If an infection does not respond to existing medications, it can spread throughout the body. An international study from 2019 looked at the impact of antimicrobial resistance (AMR) in 204 countries and traced 5 million deaths to AMR-related health issues each year.
AMR mainly occurs when bacteria and viruses living in the body, on skin, and in the environment learn how to dodge antibiotics and antivirals. This impacts the entire health landscape.
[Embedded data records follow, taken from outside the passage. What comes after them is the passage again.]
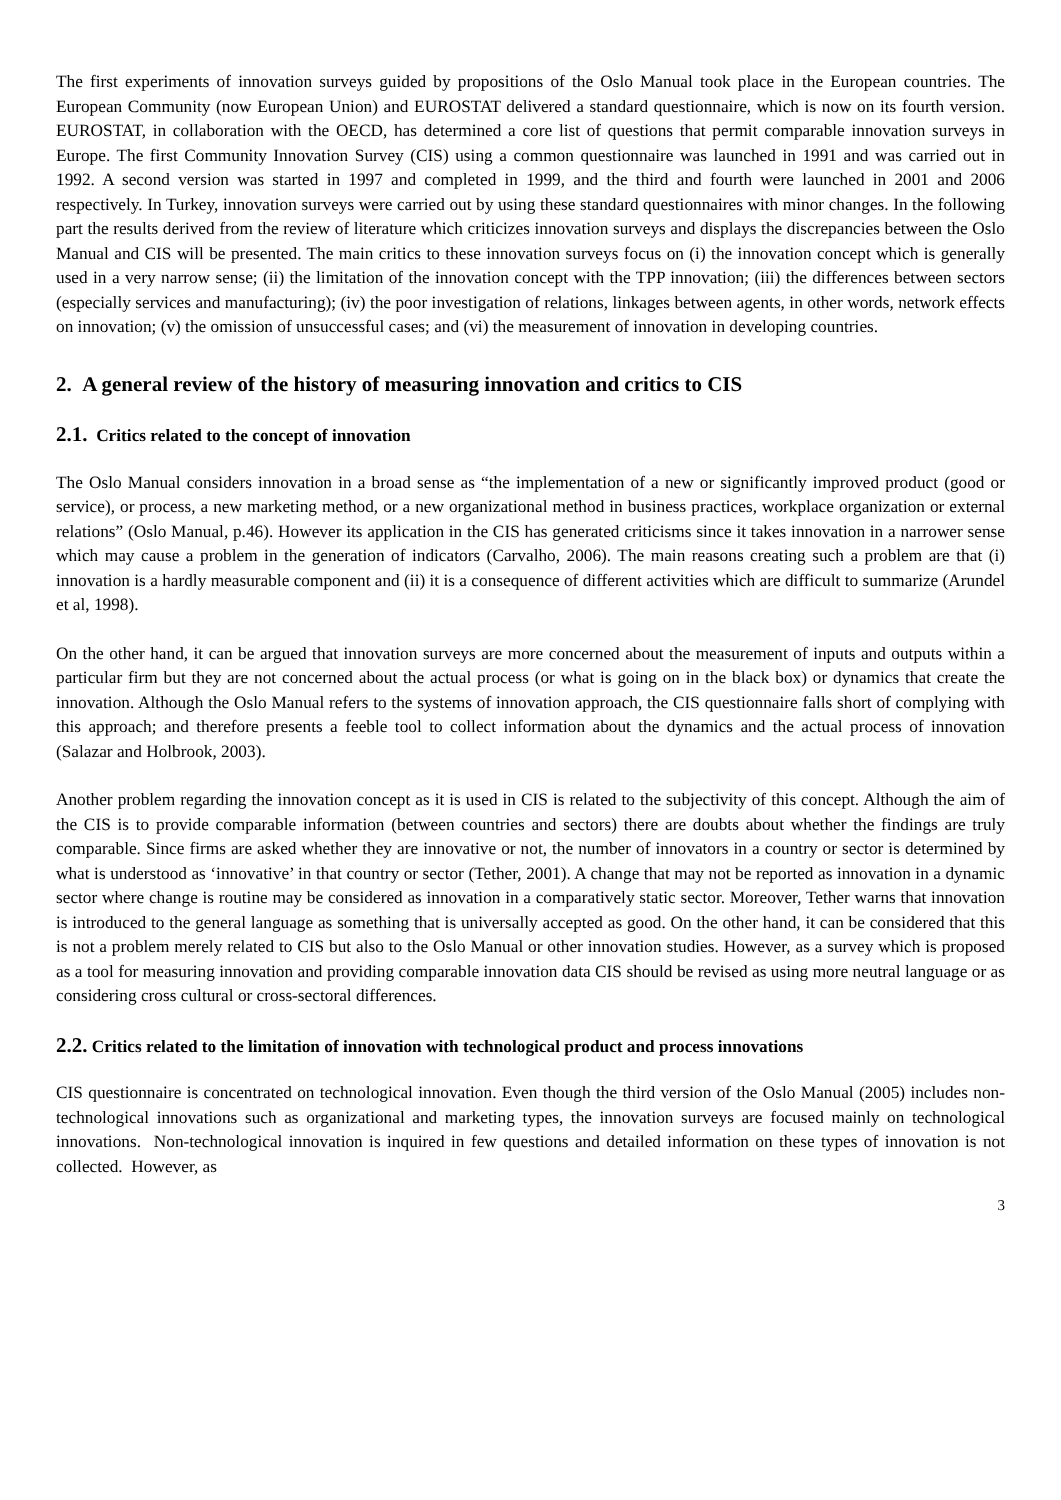The first experiments of innovation surveys guided by propositions of the Oslo Manual took place in the European countries. The European Community (now European Union) and EUROSTAT delivered a standard questionnaire, which is now on its fourth version. EUROSTAT, in collaboration with the OECD, has determined a core list of questions that permit comparable innovation surveys in Europe. The first Community Innovation Survey (CIS) using a common questionnaire was launched in 1991 and was carried out in 1992. A second version was started in 1997 and completed in 1999, and the third and fourth were launched in 2001 and 2006 respectively. In Turkey, innovation surveys were carried out by using these standard questionnaires with minor changes. In the following part the results derived from the review of literature which criticizes innovation surveys and displays the discrepancies between the Oslo Manual and CIS will be presented. The main critics to these innovation surveys focus on (i) the innovation concept which is generally used in a very narrow sense; (ii) the limitation of the innovation concept with the TPP innovation; (iii) the differences between sectors (especially services and manufacturing); (iv) the poor investigation of relations, linkages between agents, in other words, network effects on innovation; (v) the omission of unsuccessful cases; and (vi) the measurement of innovation in developing countries.
2. A general review of the history of measuring innovation and critics to CIS
2.1. Critics related to the concept of innovation
The Oslo Manual considers innovation in a broad sense as “the implementation of a new or significantly improved product (good or service), or process, a new marketing method, or a new organizational method in business practices, workplace organization or external relations” (Oslo Manual, p.46). However its application in the CIS has generated criticisms since it takes innovation in a narrower sense which may cause a problem in the generation of indicators (Carvalho, 2006). The main reasons creating such a problem are that (i) innovation is a hardly measurable component and (ii) it is a consequence of different activities which are difficult to summarize (Arundel et al, 1998).
On the other hand, it can be argued that innovation surveys are more concerned about the measurement of inputs and outputs within a particular firm but they are not concerned about the actual process (or what is going on in the black box) or dynamics that create the innovation. Although the Oslo Manual refers to the systems of innovation approach, the CIS questionnaire falls short of complying with this approach; and therefore presents a feeble tool to collect information about the dynamics and the actual process of innovation (Salazar and Holbrook, 2003).
Another problem regarding the innovation concept as it is used in CIS is related to the subjectivity of this concept. Although the aim of the CIS is to provide comparable information (between countries and sectors) there are doubts about whether the findings are truly comparable. Since firms are asked whether they are innovative or not, the number of innovators in a country or sector is determined by what is understood as ‘innovative’ in that country or sector (Tether, 2001). A change that may not be reported as innovation in a dynamic sector where change is routine may be considered as innovation in a comparatively static sector. Moreover, Tether warns that innovation is introduced to the general language as something that is universally accepted as good. On the other hand, it can be considered that this is not a problem merely related to CIS but also to the Oslo Manual or other innovation studies. However, as a survey which is proposed as a tool for measuring innovation and providing comparable innovation data CIS should be revised as using more neutral language or as considering cross cultural or cross-sectoral differences.
2.2. Critics related to the limitation of innovation with technological product and process innovations
CIS questionnaire is concentrated on technological innovation. Even though the third version of the Oslo Manual (2005) includes non-technological innovations such as organizational and marketing types, the innovation surveys are focused mainly on technological innovations. Non-technological innovation is inquired in few questions and detailed information on these types of innovation is not collected. However, as
3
It causes infections that lead to hospitalization, can worsen the condition of someone already in the hospital, and can be fatal to people with compromised immune systems — children, seniors, people with cancer or organ transplants, and others.
“It’s a slow-moving catastrophe,” says David van Duin, professor of infectious diseases within the UNC School of Medicine (SOM). “People have just started to accept that AMR is getting worse, but it’s an existential threat to everything we do in medicine.”
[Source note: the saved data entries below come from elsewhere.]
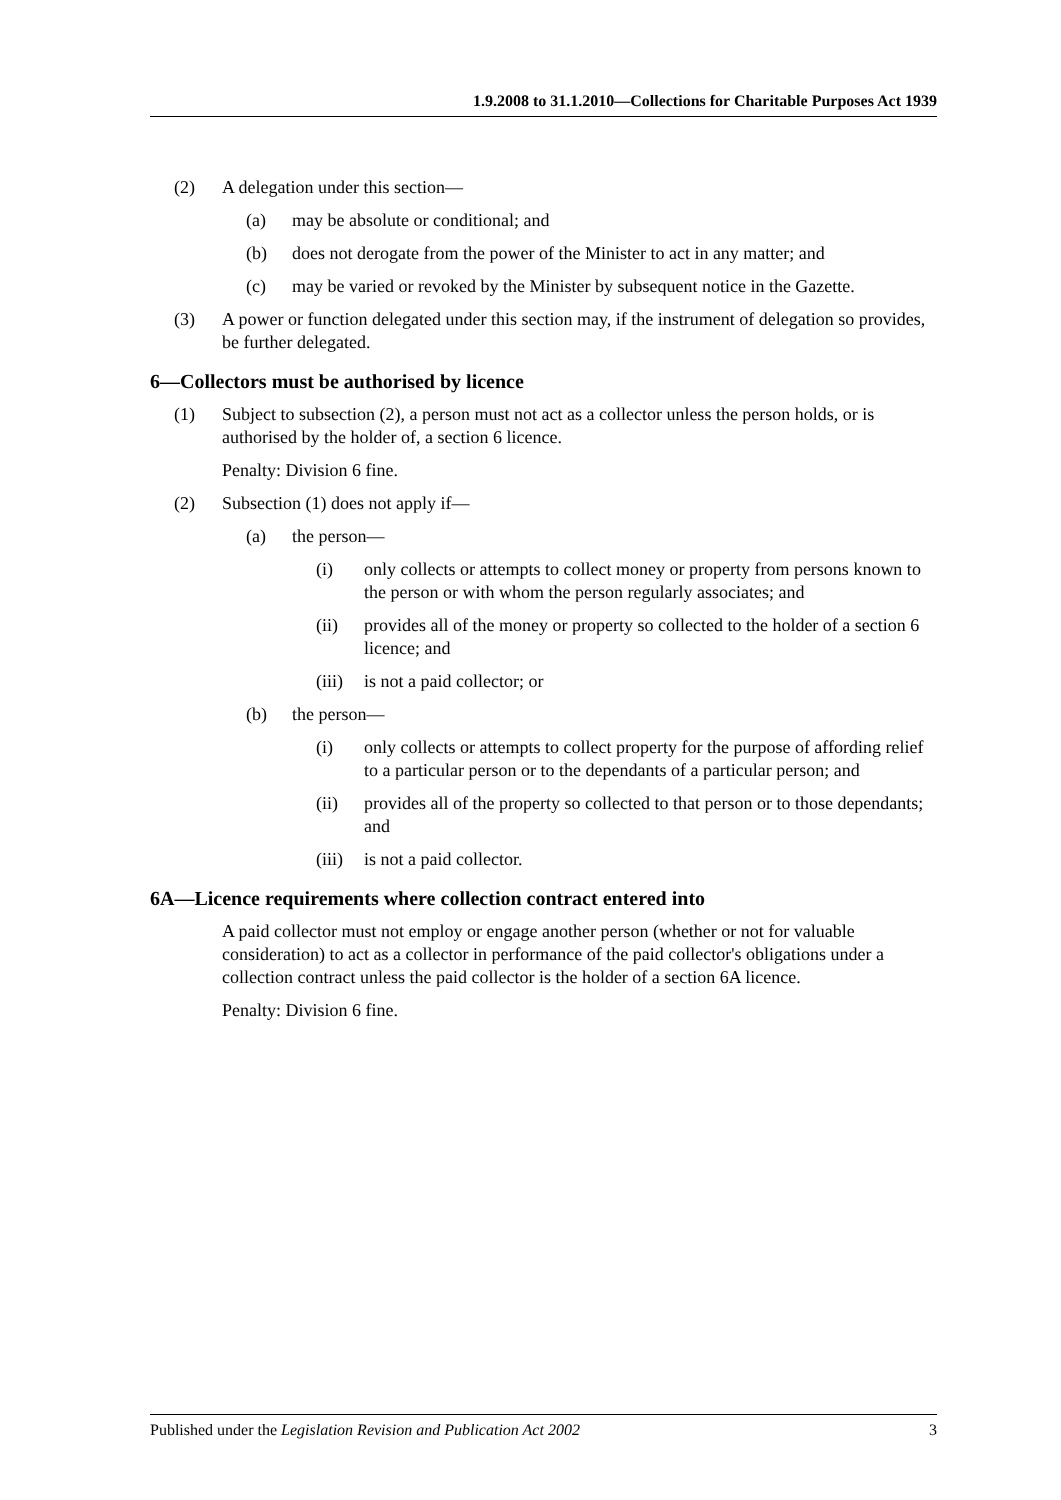1.9.2008 to 31.1.2010—Collections for Charitable Purposes Act 1939
(2) A delegation under this section—
(a) may be absolute or conditional; and
(b) does not derogate from the power of the Minister to act in any matter; and
(c) may be varied or revoked by the Minister by subsequent notice in the Gazette.
(3) A power or function delegated under this section may, if the instrument of delegation so provides, be further delegated.
6—Collectors must be authorised by licence
(1) Subject to subsection (2), a person must not act as a collector unless the person holds, or is authorised by the holder of, a section 6 licence.
Penalty: Division 6 fine.
(2) Subsection (1) does not apply if—
(a) the person—
(i) only collects or attempts to collect money or property from persons known to the person or with whom the person regularly associates; and
(ii) provides all of the money or property so collected to the holder of a section 6 licence; and
(iii) is not a paid collector; or
(b) the person—
(i) only collects or attempts to collect property for the purpose of affording relief to a particular person or to the dependants of a particular person; and
(ii) provides all of the property so collected to that person or to those dependants; and
(iii) is not a paid collector.
6A—Licence requirements where collection contract entered into
A paid collector must not employ or engage another person (whether or not for valuable consideration) to act as a collector in performance of the paid collector's obligations under a collection contract unless the paid collector is the holder of a section 6A licence.
Penalty: Division 6 fine.
Published under the Legislation Revision and Publication Act 2002 3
Microorganisms that cause infection are changing faster than treatments can be developed. Some new antibiotics have been successfully created but it’s difficult and costly to do — and not the singular answer to combating AMR, says van Duin.
Slowing the creation
Solutions to these so-called “superbugs” will need a multidisciplinary approach because of their wide-reaching effects. Van Duin is part of an effort within the Institute for Global Health and Infectious Diseases to collaborate with researchers across the UNC-Chapel Hill campus to focus on key areas:
- providing new guidance on the use of antibiotics;
- reducing the spread of infections by developing better sanitation infrastructure and practicing personal hygiene;
- learning to better identify AMR to inform treatment; and
- developing new treatments and adapting current ones to be more effective.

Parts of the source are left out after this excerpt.